Tutto ciò non indusse però Mattarella a complicare la nascita del governo di Meloni, nell’ottobre dell’anno della sua rielezione. Anzi, per certi versi, in quei giorni di turbolente tensioni con Forza Italia, il capo dello Stato dette in più occasioni il suo contributo per consentire che la formazione del governo non venisse compromessa dalle iniziative ostili di Berlusconi. Da lì in poi, tra Meloni e Mattarella si sviluppò un rapporto di cordiale lealtà istituzionale – garantito soprattutto dalla collaborazione tra il segretario generale del Quirinale Ugo Zampetti e il sottosegretario alla presidenza del Consiglio Alfredo Mantovano – che però col tempo è diventato sempre più complicato, soprattutto nel corso del 2025.

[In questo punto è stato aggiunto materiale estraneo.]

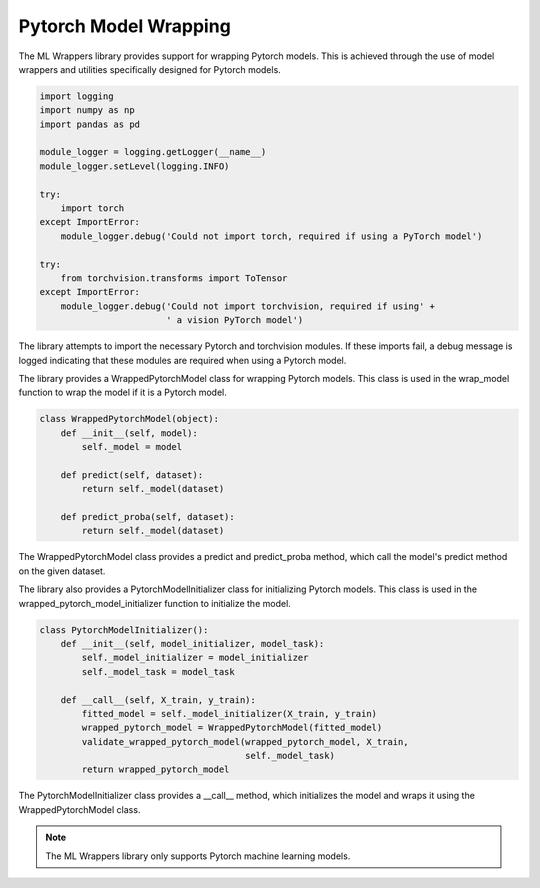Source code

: .. _pytorch_model_wrapping:

Pytorch Model Wrapping
=======================

The ML Wrappers library provides support for wrapping Pytorch models. This is achieved through the use of model wrappers and utilities specifically designed for Pytorch models.

.. code-block:: python

    import logging
    import numpy as np
    import pandas as pd

    module_logger = logging.getLogger(__name__)
    module_logger.setLevel(logging.INFO)

    try:
        import torch
    except ImportError:
        module_logger.debug('Could not import torch, required if using a PyTorch model')

    try:
        from torchvision.transforms import ToTensor
    except ImportError:
        module_logger.debug('Could not import torchvision, required if using' +
                            ' a vision PyTorch model')

The library attempts to import the necessary Pytorch and torchvision modules. If these imports fail, a debug message is logged indicating that these modules are required when using a Pytorch model.

The library provides a WrappedPytorchModel class for wrapping Pytorch models. This class is used in the wrap_model function to wrap the model if it is a Pytorch model.

.. code-block:: python

    class WrappedPytorchModel(object):
        def __init__(self, model):
            self._model = model

        def predict(self, dataset):
            return self._model(dataset)

        def predict_proba(self, dataset):
            return self._model(dataset)

The WrappedPytorchModel class provides a predict and predict_proba method, which call the model's predict method on the given dataset.

The library also provides a PytorchModelInitializer class for initializing Pytorch models. This class is used in the wrapped_pytorch_model_initializer function to initialize the model.

.. code-block:: python

    class PytorchModelInitializer():
        def __init__(self, model_initializer, model_task):
            self._model_initializer = model_initializer
            self._model_task = model_task

        def __call__(self, X_train, y_train):
            fitted_model = self._model_initializer(X_train, y_train)
            wrapped_pytorch_model = WrappedPytorchModel(fitted_model)
            validate_wrapped_pytorch_model(wrapped_pytorch_model, X_train,
                                           self._model_task)
            return wrapped_pytorch_model

The PytorchModelInitializer class provides a __call__ method, which initializes the model and wraps it using the WrappedPytorchModel class.

.. note::

    The ML Wrappers library only supports Pytorch machine learning models.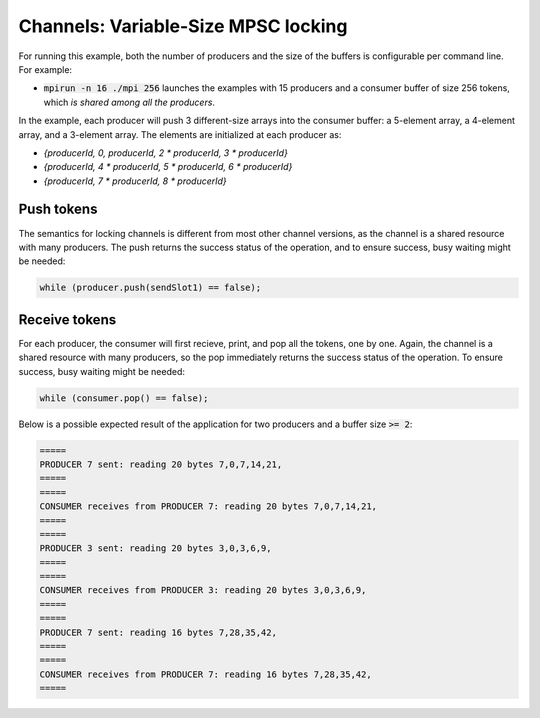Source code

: .. _Locking Variable-Size MPSC:

Channels: Variable-Size MPSC locking 
========================================

For running this example, both the number of producers and the size of the buffers is configurable per command line. For example:

* :code:`mpirun -n 16 ./mpi 256` launches the examples with 15 producers and a consumer buffer of size 256 tokens, which *is shared among all the producers*.

In the example, each producer will push 3 different-size arrays into the consumer buffer: a 5-element array, a 4-element array, and a 3-element array. The elements are initialized at each producer as:

* `{producerId, 0, producerId, 2 * producerId, 3 * producerId}`
* `{producerId, 4 * producerId, 5 * producerId, 6 * producerId}`
* `{producerId, 7 * producerId, 8 * producerId}`


Push tokens
------------

The semantics for locking channels is different from most other channel versions, as the channel is a shared resource with many producers. The push returns the success status of the operation, and to ensure success, busy waiting might be needed:

.. code-block:: C++

  while (producer.push(sendSlot1) == false);

Receive tokens
-----------------

For each producer, the consumer will first recieve, print, and pop all the tokens, one by one. Again, the channel is a shared resource with many producers, so the pop immediately returns the success status of the operation. To ensure success, busy waiting might be needed:

.. code-block:: C++

    while (consumer.pop() == false);


Below is a possible expected result of the application for two producers and a buffer size :code:`>= 2`:

.. code-block:: bash

    =====
    PRODUCER 7 sent: reading 20 bytes 7,0,7,14,21,
    =====
    =====
    CONSUMER receives from PRODUCER 7: reading 20 bytes 7,0,7,14,21,
    =====
    =====
    PRODUCER 3 sent: reading 20 bytes 3,0,3,6,9,
    =====
    =====
    CONSUMER receives from PRODUCER 3: reading 20 bytes 3,0,3,6,9,
    =====
    =====
    PRODUCER 7 sent: reading 16 bytes 7,28,35,42,
    =====
    =====
    CONSUMER receives from PRODUCER 7: reading 16 bytes 7,28,35,42,
    =====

Ad agosto la newsletter Montecit. del giornalista del Post Valerio Valentini aveva elencato le moltissime questioni – sia di politica internazionale, sia relative a specifiche norme – su cui c’erano stati attriti tra Meloni e Mattarella. Tra le altre, l’abuso della decretazione d’urgenza, alleanze internazionali, le questioni legate alla sicurezza, alla gestione dell’ordine pubblico e alle carceri, la questione Starlink e i rapporti con Elon Musk, il revisionismo storico sul manifesto di Ventotene. «Si spiega così anche la scelta di Mattarella di far sapere che non ama certo molte delle leggi che deve firmare, ma che le firma perché quello impone il suo ruolo», aveva scritto Valentini.

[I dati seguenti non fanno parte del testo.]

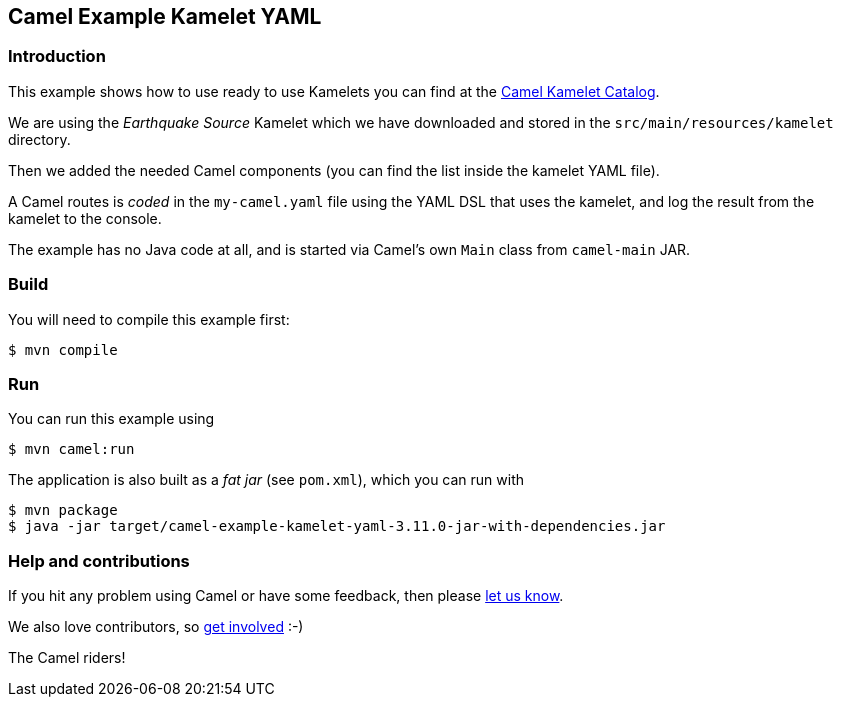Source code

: == Camel Example Kamelet YAML

=== Introduction

This example shows how to use ready to use Kamelets you can find at the
https://camel.apache.org/camel-kamelets/latest/[Camel Kamelet Catalog].

We are using the _Earthquake Source_ Kamelet which we have downloaded and stored
in the `src/main/resources/kamelet` directory.

Then we added the needed Camel components (you can find the list inside the kamelet YAML file).

A Camel routes is _coded_ in the `my-camel.yaml` file using the YAML DSL that uses the kamelet,
and log the result from the kamelet to the console.

The example has no Java code at all, and is started via Camel's own `Main` class from `camel-main` JAR.

=== Build

You will need to compile this example first:

[source,sh]
----
$ mvn compile
----

=== Run

You can run this example using

[source,sh]
----
$ mvn camel:run
----

The application is also built as a _fat jar_ (see `pom.xml`), which you can run with

[source,sh]
----
$ mvn package
$ java -jar target/camel-example-kamelet-yaml-3.11.0-jar-with-dependencies.jar
----


=== Help and contributions

If you hit any problem using Camel or have some feedback, then please
https://camel.apache.org/community/support/[let us know].

We also love contributors, so
https://camel.apache.org/community/contributing/[get involved] :-)

The Camel riders!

Alcune di queste questioni, peraltro, tiravano in ballo proprio il consigliere Garofani. È stato lui, infatti, a seguire particolarmente da vicino la questione di Starlink, cioè un accordo tra Musk e l’Italia per utilizzare i suoi servizi di telecomunicazione satellitare in ambito militare e istituzionale, accordo che poi non si è concluso. È stato Garofani a incontrare gli esponenti del governo favorevoli all’accordo, e anche alcuni mediatori dell’azienda. È stato lui, poi, a limitare le insistenze di Andrea Stroppa, il referente in Italia di Musk, che voleva promuovere il progetto e che cercava di accreditarsi direttamente col presidente della Repubblica. È stato lui, infine, a spiegare a vari membri del governo e delle forze armate le tante perplessità che il capo dello Stato aveva su quell’ipotesi di accordo.

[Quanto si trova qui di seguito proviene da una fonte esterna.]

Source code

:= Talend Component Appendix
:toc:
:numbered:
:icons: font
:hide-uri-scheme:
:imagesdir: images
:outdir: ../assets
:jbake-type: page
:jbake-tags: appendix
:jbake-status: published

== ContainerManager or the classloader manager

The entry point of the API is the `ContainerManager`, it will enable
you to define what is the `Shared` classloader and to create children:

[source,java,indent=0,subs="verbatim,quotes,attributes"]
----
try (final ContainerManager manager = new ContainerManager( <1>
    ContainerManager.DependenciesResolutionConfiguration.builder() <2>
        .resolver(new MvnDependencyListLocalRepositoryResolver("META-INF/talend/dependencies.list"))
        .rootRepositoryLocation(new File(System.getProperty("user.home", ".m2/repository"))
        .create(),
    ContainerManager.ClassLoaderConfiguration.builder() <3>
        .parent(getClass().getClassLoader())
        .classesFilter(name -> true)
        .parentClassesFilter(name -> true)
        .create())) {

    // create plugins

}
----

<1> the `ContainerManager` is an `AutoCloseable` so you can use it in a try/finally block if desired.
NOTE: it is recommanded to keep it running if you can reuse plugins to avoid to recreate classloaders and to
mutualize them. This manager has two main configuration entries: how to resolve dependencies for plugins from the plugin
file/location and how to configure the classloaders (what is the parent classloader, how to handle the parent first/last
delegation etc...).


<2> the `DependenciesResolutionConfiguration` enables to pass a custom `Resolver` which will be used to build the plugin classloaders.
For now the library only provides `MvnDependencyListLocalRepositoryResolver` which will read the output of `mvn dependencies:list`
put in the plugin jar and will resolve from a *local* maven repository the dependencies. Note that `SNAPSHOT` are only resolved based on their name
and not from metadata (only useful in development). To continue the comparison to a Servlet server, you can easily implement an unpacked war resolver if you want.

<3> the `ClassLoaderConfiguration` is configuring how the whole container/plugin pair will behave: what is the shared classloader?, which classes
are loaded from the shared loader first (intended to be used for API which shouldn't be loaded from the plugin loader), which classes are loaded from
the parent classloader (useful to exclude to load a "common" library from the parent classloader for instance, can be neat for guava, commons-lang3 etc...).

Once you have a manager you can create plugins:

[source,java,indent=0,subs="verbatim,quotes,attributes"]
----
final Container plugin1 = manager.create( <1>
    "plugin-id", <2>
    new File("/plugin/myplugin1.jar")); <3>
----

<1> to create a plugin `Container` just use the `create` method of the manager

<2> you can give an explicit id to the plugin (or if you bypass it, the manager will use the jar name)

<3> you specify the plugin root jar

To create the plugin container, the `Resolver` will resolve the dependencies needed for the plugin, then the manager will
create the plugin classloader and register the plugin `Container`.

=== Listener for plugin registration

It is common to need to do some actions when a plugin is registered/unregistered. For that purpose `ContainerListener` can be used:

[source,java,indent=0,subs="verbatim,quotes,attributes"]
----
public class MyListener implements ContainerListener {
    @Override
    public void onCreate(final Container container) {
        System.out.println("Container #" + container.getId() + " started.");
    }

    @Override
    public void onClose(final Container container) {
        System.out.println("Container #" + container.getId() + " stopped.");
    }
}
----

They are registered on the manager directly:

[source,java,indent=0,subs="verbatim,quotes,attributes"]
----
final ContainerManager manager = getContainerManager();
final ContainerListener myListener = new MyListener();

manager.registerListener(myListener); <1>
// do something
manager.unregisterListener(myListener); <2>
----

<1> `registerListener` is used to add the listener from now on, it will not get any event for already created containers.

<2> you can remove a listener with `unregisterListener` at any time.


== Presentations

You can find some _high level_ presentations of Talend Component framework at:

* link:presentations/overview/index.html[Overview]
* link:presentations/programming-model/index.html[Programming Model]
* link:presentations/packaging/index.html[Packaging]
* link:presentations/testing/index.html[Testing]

Nel febbraio del 2022, quando Mattarella nominò Garofani consigliere per gli Affari del Consiglio supremo di difesa, fu il solito Fazzolari a criticare questa scelta: «In Europa torna la guerra e l’Italia per la prima volta non avrà un militare come Segretario del Consiglio supremo di difesa, ma un politico del PD: Francesco Saverio Garofani. Lo ha deciso il presidente della Repubblica Mattarella. Ci guadagna il PD, non l’Italia», scrisse su X.
Il Consiglio supremo di difesa è un organismo molto delicato: è la riunione che periodicamente il capo dello Stato presiede, e in cui analizza insieme al presidente del Consiglio e ai ministri coinvolti le principali questioni militari, di sicurezza nazionale e di intelligence. È una riunione segreta, alla quale il consigliere preposto del presidente della Repubblica è uno dei pochi, insieme al segretario generale del Quirinale, a essere ammesso. Gli articoli della Verità che rivelavano le frasi di Garofani al centro della polemica di queste ore sono stati pubblicati martedì, il giorno dopo un Consiglio supremo di difesa in cui Mattarella aveva ribadito, tra l’altro, la necessità di proseguire nel sostegno politico e militare all’Ucraina.